Stephen Rawlinson, an analyst at Whitman Howard, said Balfour’s announcement that it was walking away from the talks was “odd both in tone and content” and left the firm in a “weak position”.
He added: “We can see that Balfour Beatty might be annoyed that Carillion may now think that the merged entity might wish to keep Parsons having previously indicated the sale could go ahead.
“But equally, a hasty sale of Parsons from a position of weakness which Balfour Beatty is now in does not help either company.”
Rawlinson added that Balfour Beatty “appears to have taken the view that the sale of Parsons is more important than working with Carillion to create synergies that will deliver we believe around £200m of annual improvement, permanently and create a more robust and profitable business”.
He added: “The Balfour Beatty priority is to fund a business that is failing with asset sales rather than work with Carillion to create a much more robust business.”
Balfour Beatty had announced its intention to sell its consultant arm Parsons Brinckerhoff to refocus on its UK and US construction businesses in May, with the move widely seen as an abandonment of its long-term strategy of diversifying into a global construction and professional services company.
The announcement followed a dire period for the firm, with a series of profit warnings prompting the exit of chief executive Andrew McNaughton in May.
Rawlinson said he doubted that Balfour Beatty would be able to get the $900m (£533m) that it wants for Parsons Brinkerhoff given Balfour Beatty’s position of weakness, following its recent troubles.
He said that although Balfour Beatty paid $636m (£377m) for Parsons in 2009 he suspected the consultant’s $91m (£54m) pension deficit had “not improved and potentially got much worse”.
He added that Carillion was “correct” to want to keep Parsons as part of any future combined entity.
He said: “From Carillion’s perspective the discussions were always going to be low risk and the change of heart on the sale of Parsons was correct in our view given that the integrated model works in the USA from what we can see, but not in the UK, especially in the type of regional contracting on which Balfour Beatty is focused.
“The prospects for Carillion remain very positive and this may be a lucky escape.”
Joe Brent, analyst at Liberum, said Balfour Beatty could still find itself on the receiving end of a hostile takeover bid from Carillion, and would be seen as “in play” by other potential bidders.
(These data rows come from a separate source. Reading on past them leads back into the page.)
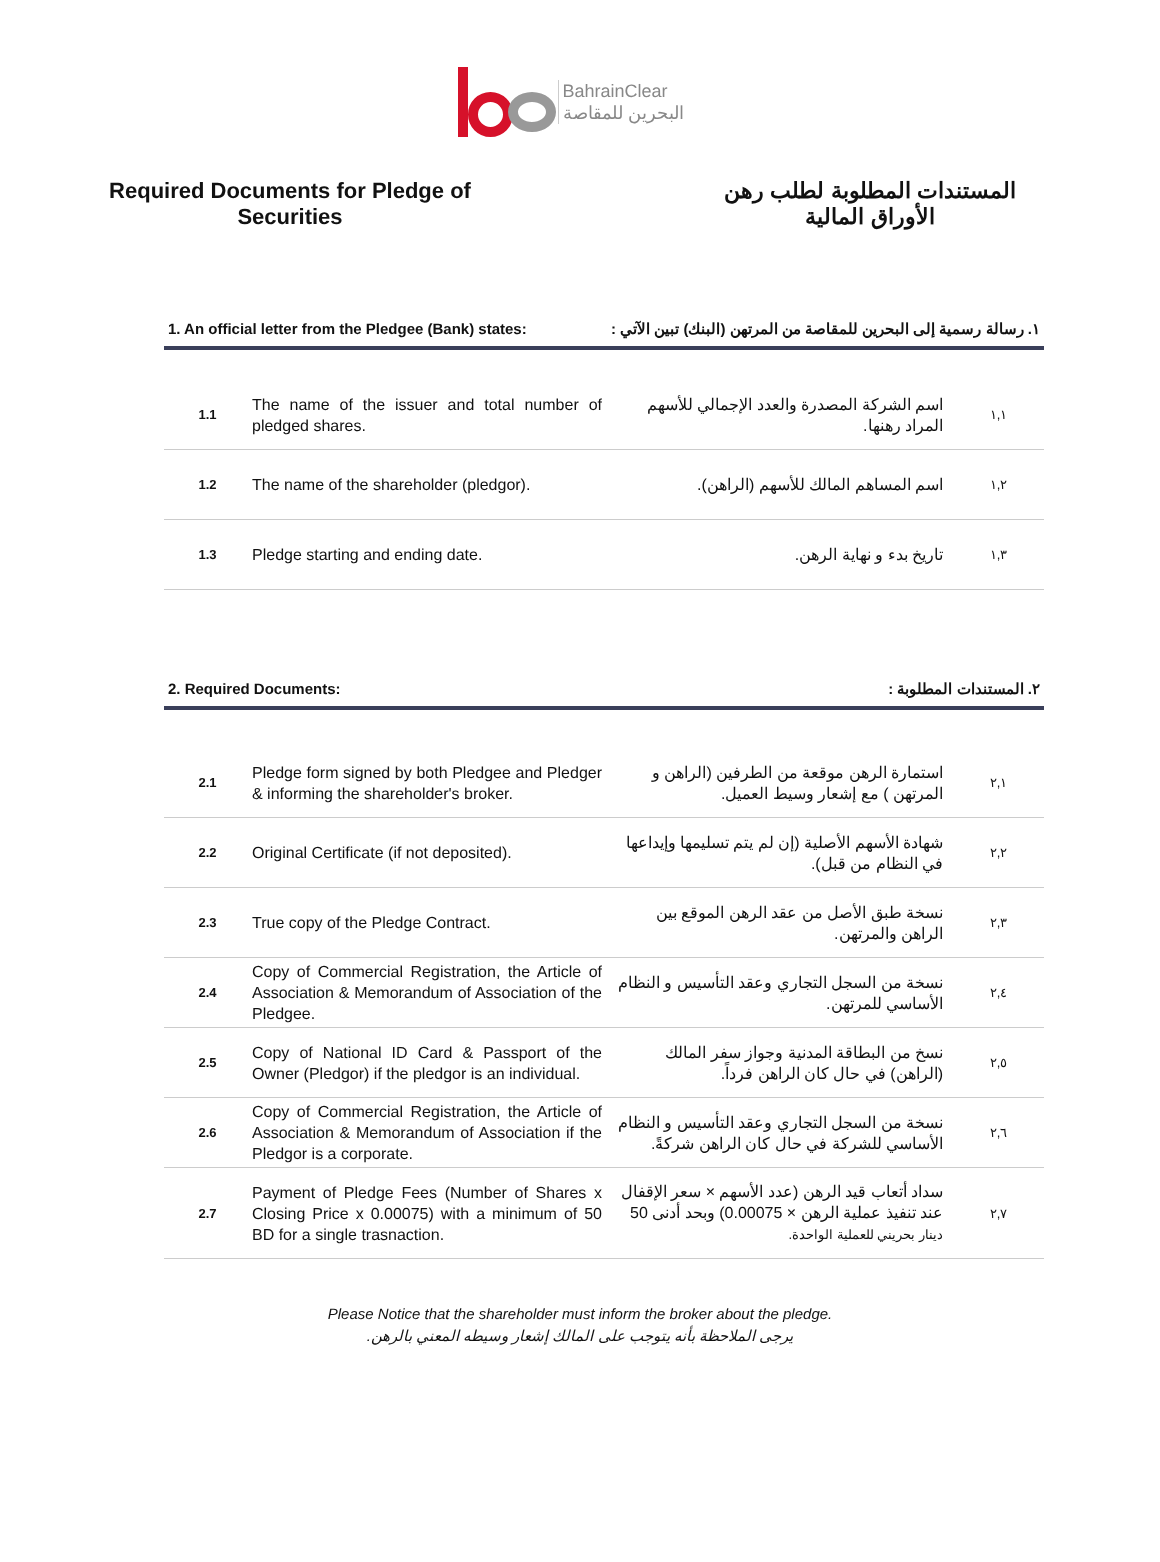BahrainClear
البحرين للمقاصة
Required Documents for Pledge of
Securities
المستندات المطلوبة لطلب رهن
الأوراق المالية
1. An official letter from the Pledgee (Bank) states: ١. رسالة رسمية إلى البحرين للمقاصة من المرتهن (البنك) تبين الآتي :
| 1.1 | The name of the issuer and total number of pledged shares. | اسم الشركة المصدرة والعدد الإجمالي للأسهم المراد رهنها. | ١,١ |
| 1.2 | The name of the shareholder (pledgor). | اسم المساهم المالك للأسهم (الراهن). | ١,٢ |
| 1.3 | Pledge starting and ending date. | تاريخ بدء و نهاية الرهن. | ١,٣ |
2. Required Documents: ٢. المستندات المطلوبة :
| 2.1 | Pledge form signed by both Pledgee and Pledger & informing the shareholder's broker. | استمارة الرهن موقعة من الطرفين (الراهن و المرتهن ) مع إشعار وسيط العميل. | ٢,١ |
| 2.2 | Original Certificate (if not deposited). | شهادة الأسهم الأصلية (إن لم يتم تسليمها وإيداعها في النظام من قبل). | ٢,٢ |
| 2.3 | True copy of the Pledge Contract. | نسخة طبق الأصل من عقد الرهن الموقع بين الراهن والمرتهن. | ٢,٣ |
| 2.4 | Copy of Commercial Registration, the Article of Association & Memorandum of Association of the Pledgee. | نسخة من السجل التجاري وعقد التأسيس و النظام الأساسي للمرتهن. | ٢,٤ |
| 2.5 | Copy of National ID Card & Passport of the Owner (Pledgor) if the pledgor is an individual. | نسخ من البطاقة المدنية وجواز سفر المالك (الراهن) في حال كان الراهن فرداً. | ٢,٥ |
| 2.6 | Copy of Commercial Registration, the Article of Association & Memorandum of Association if the Pledgor is a corporate. | نسخة من السجل التجاري وعقد التأسيس و النظام الأساسي للشركة في حال كان الراهن شركةً. | ٢,٦ |
| 2.7 | Payment of Pledge Fees (Number of Shares x Closing Price x 0.00075) with a minimum of 50 BD for a single trasnaction. | سداد أتعاب قيد الرهن (عدد الأسهم × سعر الإقفال عند تنفيذ عملية الرهن × 0.00075) وبحد أدنى 50 دينار بحريني للعملية الواحدة. | ٢,٧ |
Please Notice that the shareholder must inform the broker about the pledge.
يرجى الملاحظة بأنه يتوجب على المالك إشعار وسيطه المعني بالرهن.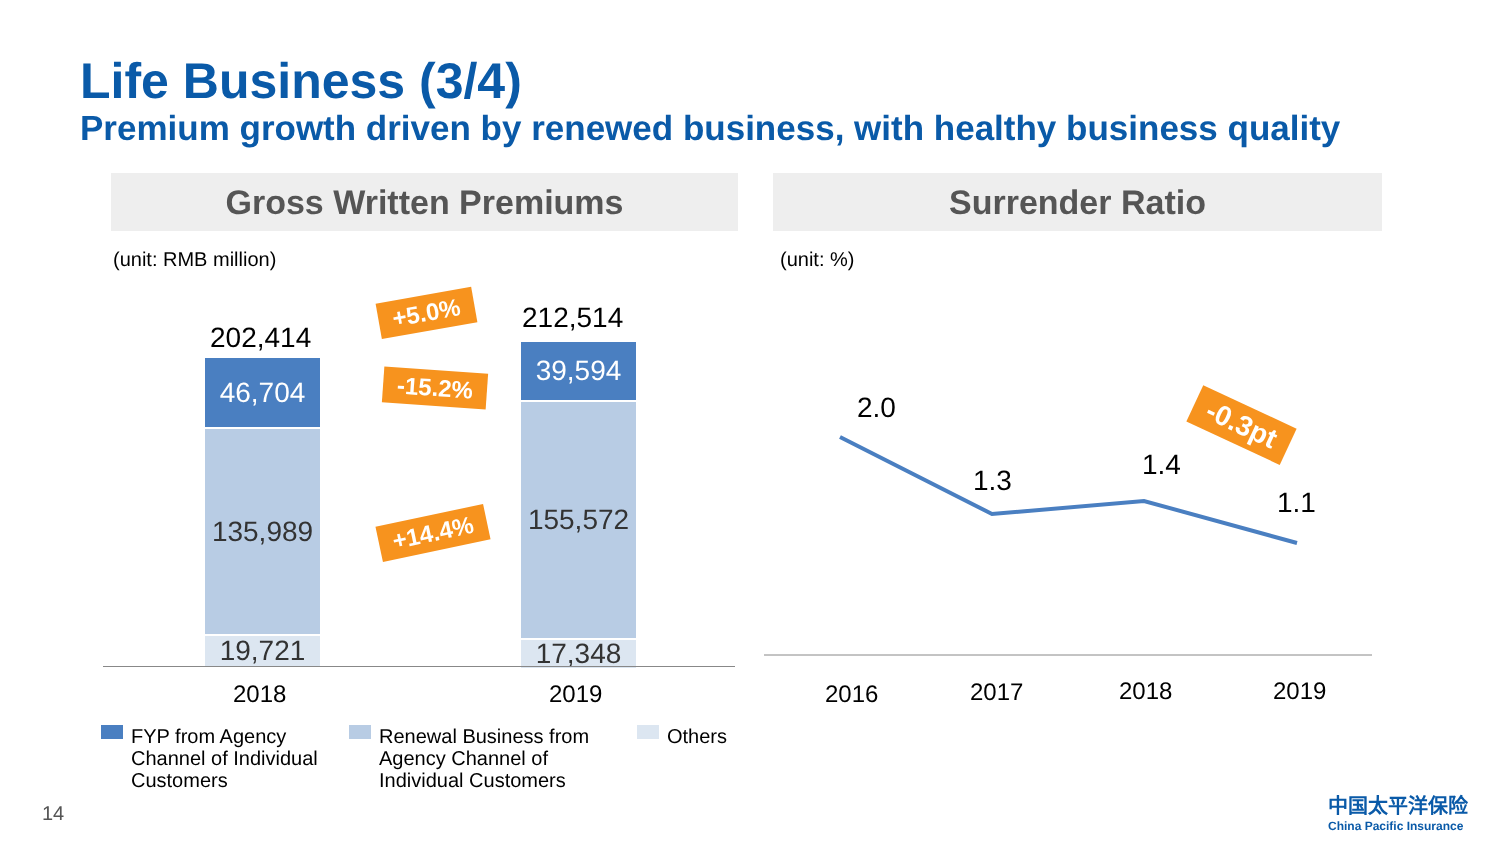Life Business (3/4)
Premium growth driven by renewed business, with healthy business quality
Gross Written Premiums Surrender Ratio
(unit: RMB million) (unit: %)
202,414
46,704
135,989
19,721
212,514
39,594
155,572
17,348
2018 2019
+5.0%
-15.2%
+14.4%
2.0
1.3 1.4
1.1
-0.3pt
2016 2017 2018 2019
FYP from Agency
Channel of Individual
Customers
Renewal Business from
Agency Channel of
Individual Customers
Others
14
中国太平洋保险
China Pacific Insurance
He said: “Whilst Balfour Beatty is prevented from bidding for Carillion [because of stock market rules] the reverse does not apply.”
Brent said it seemed that Balfour Beatty’s statement has taken Carillion “by surprise”.
He said: “It is surprising that Carillion wanted to keep Parsons Brinckerhoff, given that they have historically been opposed to owning a consultant.
“Perhaps Carillion could only make the maths stack up by owning Parsons Brinckerhoff, which may be a source of some worry for Balfour shareholders.”
Kevin Cammack, analyst at Cenkos, said Balfour’s decision to reject Carillion’s demand that Parsons be included in any merger deal showed that the sale of the consultant was either “well advanced” and possibly “subject to exclusivity or due diligence”.
He added that he thought Carillion’s change of heart could have been driven by Carillion shareholders being reticent to accept any merger that did include Parsons Brinckerhoff.
This week market commentators suggested a number of firms were looking at £167m-turnover Parsons, which Balfour Beatty acquired in 2009, with Atkins, WSP and CH2M Hill all mentioned as possible buyers, along with steel giant Tata and Chinese firms looking to enter the UK professional services market.
Atkins, WSP, CH2M Hill this week all declined to comment on whether they were interested in Parsons.